Herkunft und geschichtlicher Hintergrund
Der Weiße Sonntag als sogenannte Osteroktav, also der achte Tag nach Ostern, bildet den Abschluss der Osterwoche. Im Mittelalter trugen Taufbewerber in Rom an diesem Tag noch ihre weißen Taufkleider, weshalb er den Namen „Weißer Sonntag“ erhielt. Erst seit dem 16. Jahrhundert wird dieser Tag am Oktavtag von Ostern begangen.
Im südlichen Oberösterreich entwickelte sich aus diesem kirchlichen Rahmen eine eigene familiäre Tradition: Kinder besuchen an diesem Tag ihre Großeltern und erhalten von ihnen Kipferl als Geschenk. Wann genau dieser Brauch entstanden ist und wie er sich mit dem kirchlichen Weißen Sonntag verbunden hat, lässt sich nicht exakt datieren.
Denkbar ist übrigens auch, dass das Ahnlkipferl ursprünglich allein nach der Großmutter benannt wurde, da im bäuerlichen Umfeld die Großmutter, die „Ahnl“, diejenige war, die am Ahnltag zumeist einlud.
Das Kipferl selbst: Form, Teig, Besonderheiten
In den Bäckereien, die diesen Brauch kennen, werden für den Ahnltag extra große Kipferl angeboten. Meistens bestehen sie aus Germteig, also Hefeteig, und enthalten Rosinen. Manche sind geflochten, manche mit Hagelzucker oder Mandelblättchen bestreut.
Das Ahnlkipferl ist also kein Festtagskuchen im großen Stil, sondern ein bescheidenes, herzliches Geschenk. Seine Besonderheit liegt nicht in aufwendiger Dekoration, sondern im Anlass und in der Geste.
Wer Ostern gut versorgt sein wollte, hatte übrigens Glück: Bereits am Ostersonntag, also eine Woche vor dem Ahnlsonntag, gab es ein sogenanntes Godnkipferl, ein Geschenk der Taufpatin an das Patenkind. Damit war die Osterzeit tatsächlich eine Zeit der großen und der kleinen Kipferl.
Regionale Verbreitung
Der Brauch ist klar verortet und sollte nicht als gesamtösterreichische Tradition dargestellt werden. Kleinregional wird der Ahnlsonntag in einigen Teilen Oberösterreichs noch praktiziert, etwa im Mühlviertel, in der Pyhrn-Priel-Region, im Kremstal und Steyrtal sowie rund um Gmunden.
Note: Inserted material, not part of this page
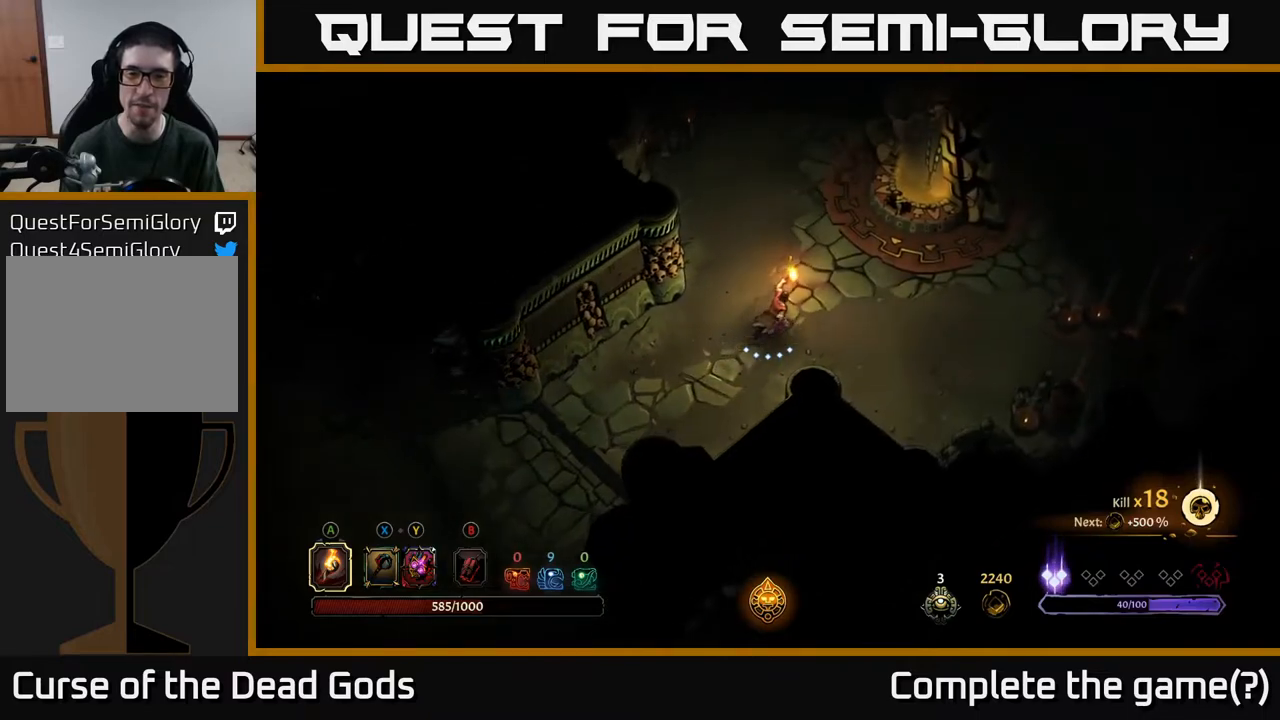
{"buttons": [], "left_stick": "up-right", "right_stick": "center", "events": []}
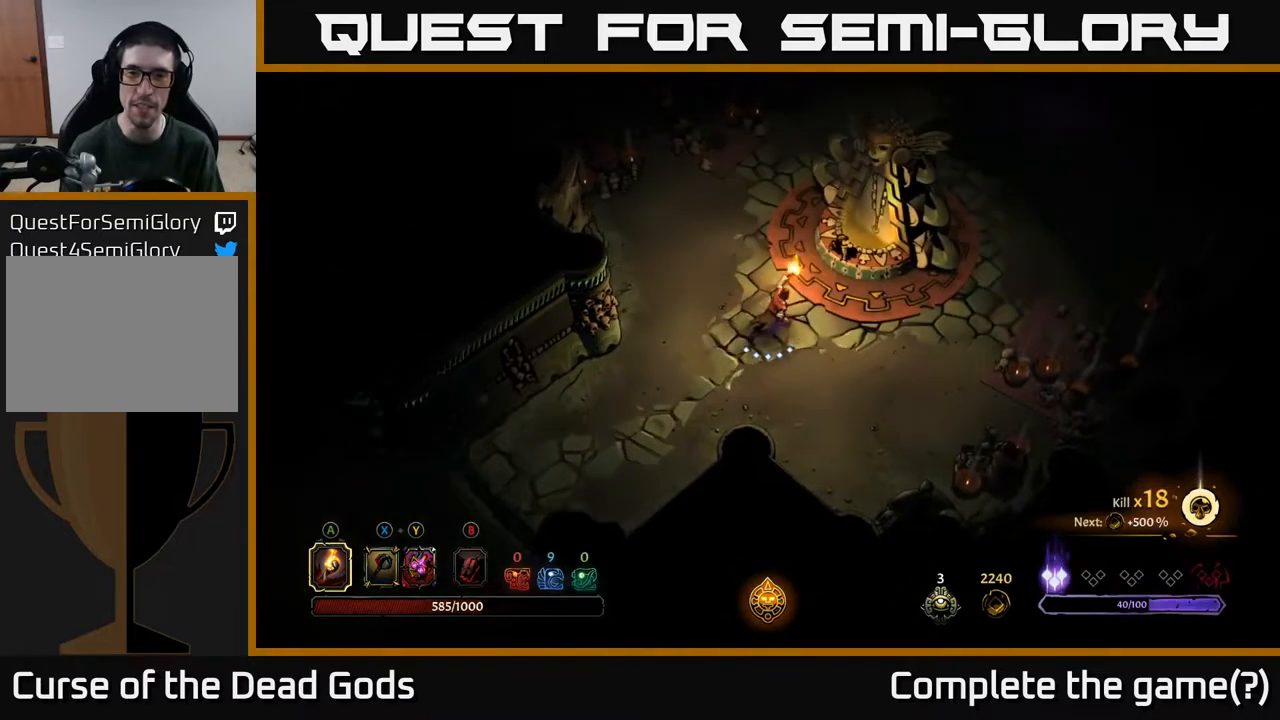
{"buttons": [], "left_stick": "center", "right_stick": "center", "events": [[250, "R1", "down"], [333, "left_stick", "center"], [350, "R1", "up"]]}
Lokale Gruppen wie Trachtenvereine und Goldhaubenfrauen tragen aktiv zur Pflege dieses Brauchs bei, indem sie die Kipferl in Gemeindebackstuben herstellen und rund um den Ahnlsonntag vor Kirchen und in Ortszentren anbieten.
In anderen Bundesländern Österreichs ist der Ahnlsonntag als eigener Brauch wenig bis gar nicht bekannt.
Bedeutung heute
Der Ahnlsonntag und sein Kipferl sind ein kleines, aber feines Beispiel dafür, wie sich familiäre Traditionen an kirchliche Feste anlehnen können und dabei eine ganz eigene, bodenständige Form annehmen. Hier geht es nicht um Spektakel oder große Umzüge, sondern um den Besuch der Enkeln bei den Großeltern, ein Kipferl als Symbol für Zuwendung und Verbundenheit über Generationen hinweg.
In einzelnen Gemeinden, die diesen Brauch zwischenzeitlich verloren hatten, ist er in den vergangenen Jahren bewusst wieder belebt worden. Das zeigt, dass solche kleinen Gesten offensichtlich etwas berühren, das man nicht so leicht ersetzen kann.